- **REQUIRED WORK**: All of the material below is to be retyped exactly.

(Dataset excerpts)
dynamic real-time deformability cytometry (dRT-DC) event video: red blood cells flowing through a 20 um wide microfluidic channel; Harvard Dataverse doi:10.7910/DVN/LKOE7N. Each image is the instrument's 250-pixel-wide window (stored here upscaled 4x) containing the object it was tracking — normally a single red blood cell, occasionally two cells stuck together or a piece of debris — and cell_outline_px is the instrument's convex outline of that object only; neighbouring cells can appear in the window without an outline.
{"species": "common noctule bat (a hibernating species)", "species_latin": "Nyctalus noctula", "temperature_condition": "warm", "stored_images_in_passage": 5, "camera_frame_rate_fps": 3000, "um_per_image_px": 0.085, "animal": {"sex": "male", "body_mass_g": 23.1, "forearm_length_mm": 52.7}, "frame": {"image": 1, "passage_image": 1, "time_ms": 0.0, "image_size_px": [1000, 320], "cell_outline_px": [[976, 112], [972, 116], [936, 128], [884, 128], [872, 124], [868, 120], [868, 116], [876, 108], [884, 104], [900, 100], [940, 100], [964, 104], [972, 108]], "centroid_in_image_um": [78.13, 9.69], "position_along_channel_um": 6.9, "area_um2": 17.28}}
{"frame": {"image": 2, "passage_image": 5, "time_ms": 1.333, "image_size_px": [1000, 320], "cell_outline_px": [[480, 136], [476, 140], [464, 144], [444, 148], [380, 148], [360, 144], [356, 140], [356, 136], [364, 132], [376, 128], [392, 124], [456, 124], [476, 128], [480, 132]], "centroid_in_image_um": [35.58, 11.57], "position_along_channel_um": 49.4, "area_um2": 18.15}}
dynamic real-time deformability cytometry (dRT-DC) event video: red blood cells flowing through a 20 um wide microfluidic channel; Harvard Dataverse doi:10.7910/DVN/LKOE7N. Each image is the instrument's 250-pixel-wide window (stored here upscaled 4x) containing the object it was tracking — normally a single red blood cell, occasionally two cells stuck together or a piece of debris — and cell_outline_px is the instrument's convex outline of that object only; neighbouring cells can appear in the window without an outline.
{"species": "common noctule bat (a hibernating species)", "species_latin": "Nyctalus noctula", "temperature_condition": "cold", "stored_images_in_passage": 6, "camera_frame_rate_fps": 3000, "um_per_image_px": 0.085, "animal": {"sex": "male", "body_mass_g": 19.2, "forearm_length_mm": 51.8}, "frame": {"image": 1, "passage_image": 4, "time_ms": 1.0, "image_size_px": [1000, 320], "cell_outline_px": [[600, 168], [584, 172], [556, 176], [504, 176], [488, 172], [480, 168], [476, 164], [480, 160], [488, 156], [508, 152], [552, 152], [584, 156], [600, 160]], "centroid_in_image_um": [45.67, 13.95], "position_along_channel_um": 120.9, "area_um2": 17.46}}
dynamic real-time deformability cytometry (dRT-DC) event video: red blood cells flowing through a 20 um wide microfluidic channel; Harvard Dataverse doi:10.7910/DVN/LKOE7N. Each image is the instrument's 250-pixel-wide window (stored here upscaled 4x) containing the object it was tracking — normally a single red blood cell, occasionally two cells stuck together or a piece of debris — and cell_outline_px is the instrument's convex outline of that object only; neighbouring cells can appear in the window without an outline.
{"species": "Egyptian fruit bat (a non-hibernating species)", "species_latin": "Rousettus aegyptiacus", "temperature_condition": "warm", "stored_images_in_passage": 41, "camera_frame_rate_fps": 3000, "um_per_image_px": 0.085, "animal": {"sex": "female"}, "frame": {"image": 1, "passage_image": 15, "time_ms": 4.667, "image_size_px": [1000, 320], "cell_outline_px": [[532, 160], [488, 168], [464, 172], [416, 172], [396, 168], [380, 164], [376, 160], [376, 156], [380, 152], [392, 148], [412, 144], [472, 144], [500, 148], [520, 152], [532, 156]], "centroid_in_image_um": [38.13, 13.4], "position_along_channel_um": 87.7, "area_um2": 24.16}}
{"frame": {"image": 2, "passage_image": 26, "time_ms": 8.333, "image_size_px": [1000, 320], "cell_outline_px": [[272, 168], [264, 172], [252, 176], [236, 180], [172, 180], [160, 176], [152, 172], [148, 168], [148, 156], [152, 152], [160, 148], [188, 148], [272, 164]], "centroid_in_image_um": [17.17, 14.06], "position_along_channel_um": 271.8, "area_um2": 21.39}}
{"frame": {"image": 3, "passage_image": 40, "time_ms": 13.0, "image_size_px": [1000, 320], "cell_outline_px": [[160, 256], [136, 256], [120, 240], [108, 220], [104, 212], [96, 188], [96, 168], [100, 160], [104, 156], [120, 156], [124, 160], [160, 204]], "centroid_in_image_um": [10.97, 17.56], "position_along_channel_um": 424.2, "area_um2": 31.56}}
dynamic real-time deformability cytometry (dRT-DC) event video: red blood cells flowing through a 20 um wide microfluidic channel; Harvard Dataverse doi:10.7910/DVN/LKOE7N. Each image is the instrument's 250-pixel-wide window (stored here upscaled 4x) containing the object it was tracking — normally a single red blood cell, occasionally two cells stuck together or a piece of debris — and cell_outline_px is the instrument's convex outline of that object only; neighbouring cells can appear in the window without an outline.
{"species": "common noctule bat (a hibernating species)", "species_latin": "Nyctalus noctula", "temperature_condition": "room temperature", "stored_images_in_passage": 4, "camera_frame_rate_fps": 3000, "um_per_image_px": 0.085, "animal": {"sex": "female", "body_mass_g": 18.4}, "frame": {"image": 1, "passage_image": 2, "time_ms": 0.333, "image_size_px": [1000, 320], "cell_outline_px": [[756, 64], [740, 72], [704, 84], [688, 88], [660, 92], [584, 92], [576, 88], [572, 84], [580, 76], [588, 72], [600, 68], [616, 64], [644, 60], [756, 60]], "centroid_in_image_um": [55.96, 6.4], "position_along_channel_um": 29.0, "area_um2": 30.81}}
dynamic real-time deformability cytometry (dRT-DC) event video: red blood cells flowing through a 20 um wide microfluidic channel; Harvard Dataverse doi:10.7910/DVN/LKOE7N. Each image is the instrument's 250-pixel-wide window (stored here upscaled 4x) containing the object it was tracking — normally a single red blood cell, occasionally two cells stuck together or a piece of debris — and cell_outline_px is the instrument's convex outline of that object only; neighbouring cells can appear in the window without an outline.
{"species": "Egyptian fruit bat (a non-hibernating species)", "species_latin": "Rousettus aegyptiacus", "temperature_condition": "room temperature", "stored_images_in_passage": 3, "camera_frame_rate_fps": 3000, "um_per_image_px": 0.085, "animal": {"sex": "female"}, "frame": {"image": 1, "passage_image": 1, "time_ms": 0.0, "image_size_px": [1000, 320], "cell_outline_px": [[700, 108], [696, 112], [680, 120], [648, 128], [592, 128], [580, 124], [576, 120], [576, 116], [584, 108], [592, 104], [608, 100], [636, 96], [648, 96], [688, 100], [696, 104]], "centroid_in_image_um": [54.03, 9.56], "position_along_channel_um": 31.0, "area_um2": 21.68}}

- **EXERCISE OUTPUT**:
dynamic real-time deformability cytometry (dRT-DC) event video: red blood cells flowing through a 20 um wide microfluidic channel; Harvard Dataverse doi:10.7910/DVN/LKOE7N. Each image is the instrument's 250-pixel-wide window (stored here upscaled 4x) containing the object it was tracking — normally a single red blood cell, occasionally two cells stuck together or a piece of debris — and cell_outline_px is the instrument's convex outline of that object only; neighbouring cells can appear in the window without an outline.
{"species": "common noctule bat (a hibernating species)", "species_latin": "Nyctalus noctula", "temperature_condition": "warm", "stored_images_in_passage": 5, "camera_frame_rate_fps": 3000, "um_per_image_px": 0.085, "animal": {"sex": "male", "body_mass_g": 23.1, "forearm_length_mm": 52.7}, "frame": {"image": 1, "passage_image": 1, "time_ms": 0.0, "image_size_px": [1000, 320], "cell_outline_px": [[976, 112], [972, 116], [936, 128], [884, 128], [872, 124], [868, 120], [868, 116], [876, 108], [884, 104], [900, 100], [940, 100], [964, 104], [972, 108]], "centroid_in_image_um": [78.13, 9.69], "position_along_channel_um": 6.9, "area_um2": 17.28}}
{"frame": {"image": 2, "passage_image": 5, "time_ms": 1.333, "image_size_px": [1000, 320], "cell_outline_px": [[480, 136], [476, 140], [464, 144], [444, 148], [380, 148], [360, 144], [356, 140], [356, 136], [364, 132], [376, 128], [392, 124], [456, 124], [476, 128], [480, 132]], "centroid_in_image_um": [35.58, 11.57], "position_along_channel_um": 49.4, "area_um2": 18.15}}
dynamic real-time deformability cytometry (dRT-DC) event video: red blood cells flowing through a 20 um wide microfluidic channel; Harvard Dataverse doi:10.7910/DVN/LKOE7N. Each image is the instrument's 250-pixel-wide window (stored here upscaled 4x) containing the object it was tracking — normally a single red blood cell, occasionally two cells stuck together or a piece of debris — and cell_outline_px is the instrument's convex outline of that object only; neighbouring cells can appear in the window without an outline.
{"species": "common noctule bat (a hibernating species)", "species_latin": "Nyctalus noctula", "temperature_condition": "cold", "stored_images_in_passage": 6, "camera_frame_rate_fps": 3000, "um_per_image_px": 0.085, "animal": {"sex": "male", "body_mass_g": 19.2, "forearm_length_mm": 51.8}, "frame": {"image": 1, "passage_image": 4, "time_ms": 1.0, "image_size_px": [1000, 320], "cell_outline_px": [[600, 168], [584, 172], [556, 176], [504, 176], [488, 172], [480, 168], [476, 164], [480, 160], [488, 156], [508, 152], [552, 152], [584, 156], [600, 160]], "centroid_in_image_um": [45.67, 13.95], "position_along_channel_um": 120.9, "area_um2": 17.46}}
dynamic real-time deformability cytometry (dRT-DC) event video: red blood cells flowing through a 20 um wide microfluidic channel; Harvard Dataverse doi:10.7910/DVN/LKOE7N. Each image is the instrument's 250-pixel-wide window (stored here upscaled 4x) containing the object it was tracking — normally a single red blood cell, occasionally two cells stuck together or a piece of debris — and cell_outline_px is the instrument's convex outline of that object only; neighbouring cells can appear in the window without an outline.
{"species": "Egyptian fruit bat (a non-hibernating species)", "species_latin": "Rousettus aegyptiacus", "temperature_condition": "warm", "stored_images_in_passage": 41, "camera_frame_rate_fps": 3000, "um_per_image_px": 0.085, "animal": {"sex": "female"}, "frame": {"image": 1, "passage_image": 15, "time_ms": 4.667, "image_size_px": [1000, 320], "cell_outline_px": [[532, 160], [488, 168], [464, 172], [416, 172], [396, 168], [380, 164], [376, 160], [376, 156], [380, 152], [392, 148], [412, 144], [472, 144], [500, 148], [520, 152], [532, 156]], "centroid_in_image_um": [38.13, 13.4], "position_along_channel_um": 87.7, "area_um2": 24.16}}
{"frame": {"image": 2, "passage_image": 26, "time_ms": 8.333, "image_size_px": [1000, 320], "cell_outline_px": [[272, 168], [264, 172], [252, 176], [236, 180], [172, 180], [160, 176], [152, 172], [148, 168], [148, 156], [152, 152], [160, 148], [188, 148], [272, 164]], "centroid_in_image_um": [17.17, 14.06], "position_along_channel_um": 271.8, "area_um2": 21.39}}
{"frame": {"image": 3, "passage_image": 40, "time_ms": 13.0, "image_size_px": [1000, 320], "cell_outline_px": [[160, 256], [136, 256], [120, 240], [108, 220], [104, 212], [96, 188], [96, 168], [100, 160], [104, 156], [120, 156], [124, 160], [160, 204]], "centroid_in_image_um": [10.97, 17.56], "position_along_channel_um": 424.2, "area_um2": 31.56}}
dynamic real-time deformability cytometry (dRT-DC) event video: red blood cells flowing through a 20 um wide microfluidic channel; Harvard Dataverse doi:10.7910/DVN/LKOE7N. Each image is the instrument's 250-pixel-wide window (stored here upscaled 4x) containing the object it was tracking — normally a single red blood cell, occasionally two cells stuck together or a piece of debris — and cell_outline_px is the instrument's convex outline of that object only; neighbouring cells can appear in the window without an outline.
{"species": "common noctule bat (a hibernating species)", "species_latin": "Nyctalus noctula", "temperature_condition": "room temperature", "stored_images_in_passage": 4, "camera_frame_rate_fps": 3000, "um_per_image_px": 0.085, "animal": {"sex": "female", "body_mass_g": 18.4}, "frame": {"image": 1, "passage_image": 2, "time_ms": 0.333, "image_size_px": [1000, 320], "cell_outline_px": [[756, 64], [740, 72], [704, 84], [688, 88], [660, 92], [584, 92], [576, 88], [572, 84], [580, 76], [588, 72], [600, 68], [616, 64], [644, 60], [756, 60]], "centroid_in_image_um": [55.96, 6.4], "position_along_channel_um": 29.0, "area_um2": 30.81}}
dynamic real-time deformability cytometry (dRT-DC) event video: red blood cells flowing through a 20 um wide microfluidic channel; Harvard Dataverse doi:10.7910/DVN/LKOE7N. Each image is the instrument's 250-pixel-wide window (stored here upscaled 4x) containing the object it was tracking — normally a single red blood cell, occasionally two cells stuck together or a piece of debris — and cell_outline_px is the instrument's convex outline of that object only; neighbouring cells can appear in the window without an outline.
{"species": "Egyptian fruit bat (a non-hibernating species)", "species_latin": "Rousettus aegyptiacus", "temperature_condition": "room temperature", "stored_images_in_passage": 3, "camera_frame_rate_fps": 3000, "um_per_image_px": 0.085, "animal": {"sex": "female"}, "frame": {"image": 1, "passage_image": 1, "time_ms": 0.0, "image_size_px": [1000, 320], "cell_outline_px": [[700, 108], [696, 112], [680, 120], [648, 128], [592, 128], [580, 124], [576, 120], [576, 116], [584, 108], [592, 104], [608, 100], [636, 96], [648, 96], [688, 100], [696, 104]], "centroid_in_image_um": [54.03, 9.56], "position_along_channel_um": 31.0, "area_um2": 21.68}}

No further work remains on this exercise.